Born:   23 December 1858
Deceased:   25April 1943

Outstanding Soviet theatrical figure, stage director, teacher, writer, and playwright

      

Vladimir Ivanovich Nemirovich-Danchenko was born on 23 (11) December 1858 in Ozurgeta (Georgia) into a Russian-Georgian-Armenian family. Since childhood he dreamed of the theatre stage, and at the age of 19 successfully started his career as an actor in an amateur theater. However, he later left the stage in order to return to the theatre hall as a critic and a stage director for in youth already he had his own vision of the theater and theatrical life. 

In the 1870s he started stating his views as a theatre critic. Vladimir Ivanovich was a connoisseur of modern performing art, which brought him to the idea of the necessity to radically reform the theater. He could not put up with the existing gap between demands of life and the theater, which could not meet these demands in spite of talented and skillful actors. 

Nemirovich-Danchenko offered Stanislavski, who was already a well-known director, to unite efforts for creation of a new program of theatrical creativity. This is how they founded the Art Theater, which was his dream, vocation and life mission. Here, with the presence of Stanislavski, Chekhov, Gorky and other prominent artists and writers, he finally got a real opportunity to implement his ideals. He laid solid foundations in the theatre, which nurtured a galaxy of magnificent actors was. 

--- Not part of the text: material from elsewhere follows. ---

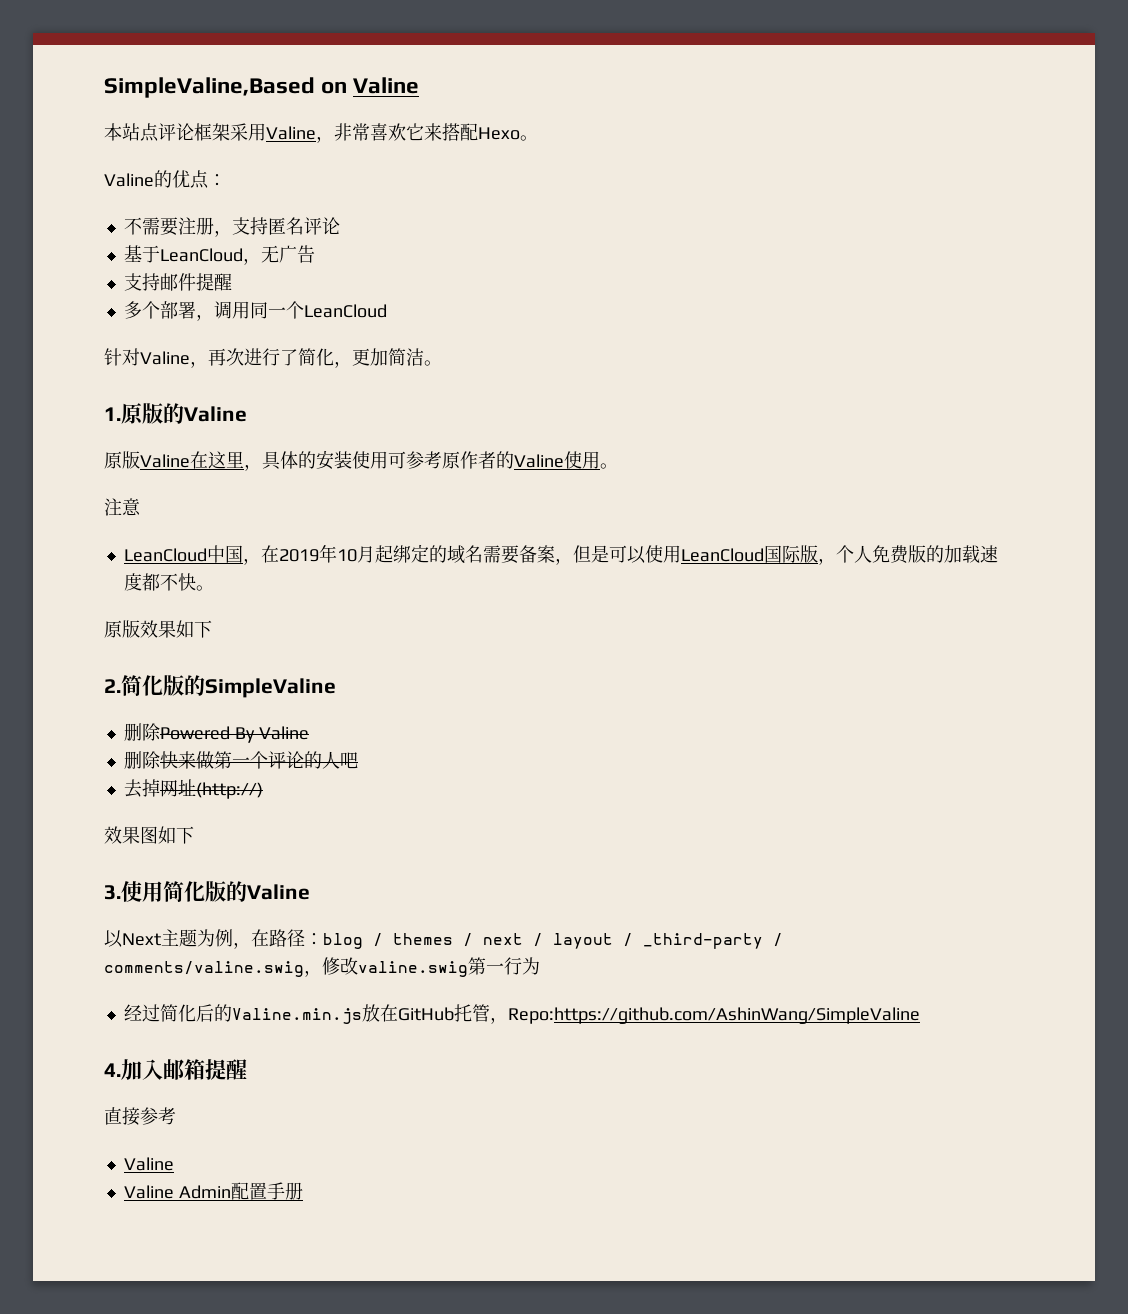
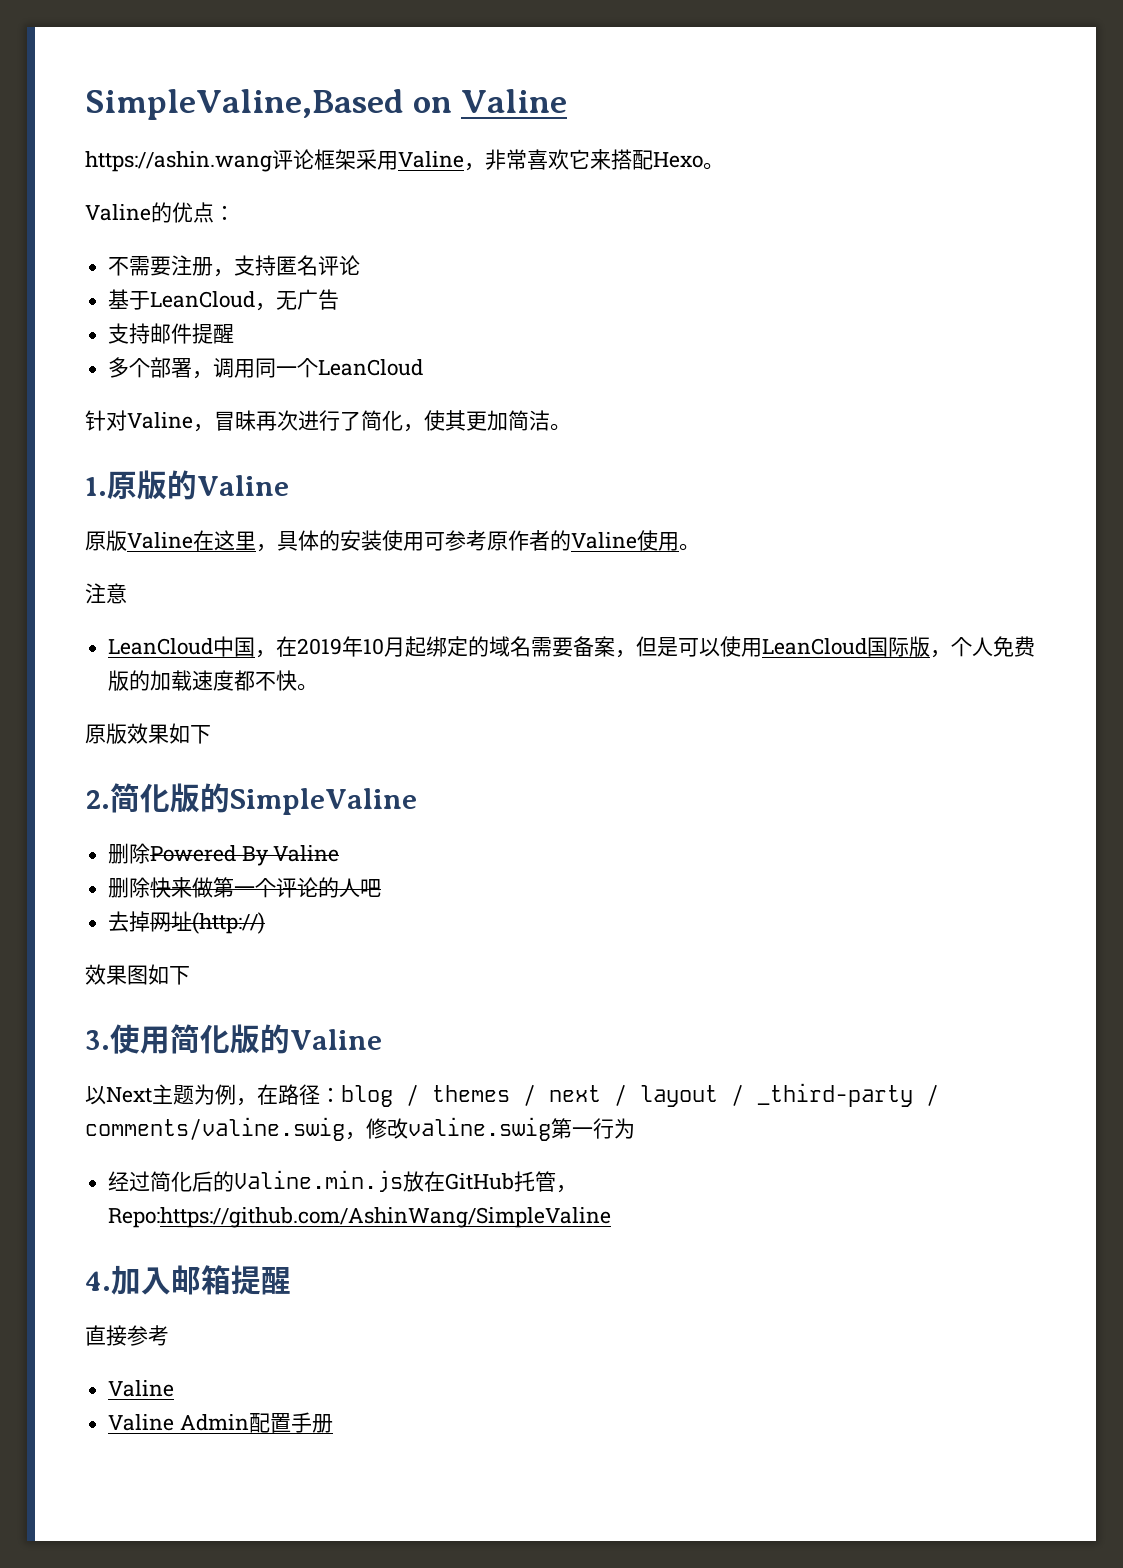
[104,123,159,142] 本站点 -> [85,151,272,172] https://ashin.wang
(208, 364) none -> [214,410,256,431] 冒昧
(352, 364) none -> [424,410,466,431] 使其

The main feature of Nemirovich-Danchenko’s gift was his ability to capture theater as a whole. He did not see theater outside of the society; for him there were no minor details in theater life. He is the author of the popular aphorism: “The theater begins with a coat rack”. The figurative language used by Nemirovich-Danchenko in his communication with actors was extraordinary rich and full of vivid comparisons aimed at awakening necessary associations in the actor. This language expanded and deepened actors’ savoir vivre, allowing them to find bright and simple stage methods to convey life. He did not teach actors and never forced them to anything. His actors simply lived on the stage – lived strongly, brightly and beautifully.
 
On April 25, 1943 Vladimir Ivanovich, aged 84, died of a heart attack. Lots of his great plans and ideas remained unfulfilled.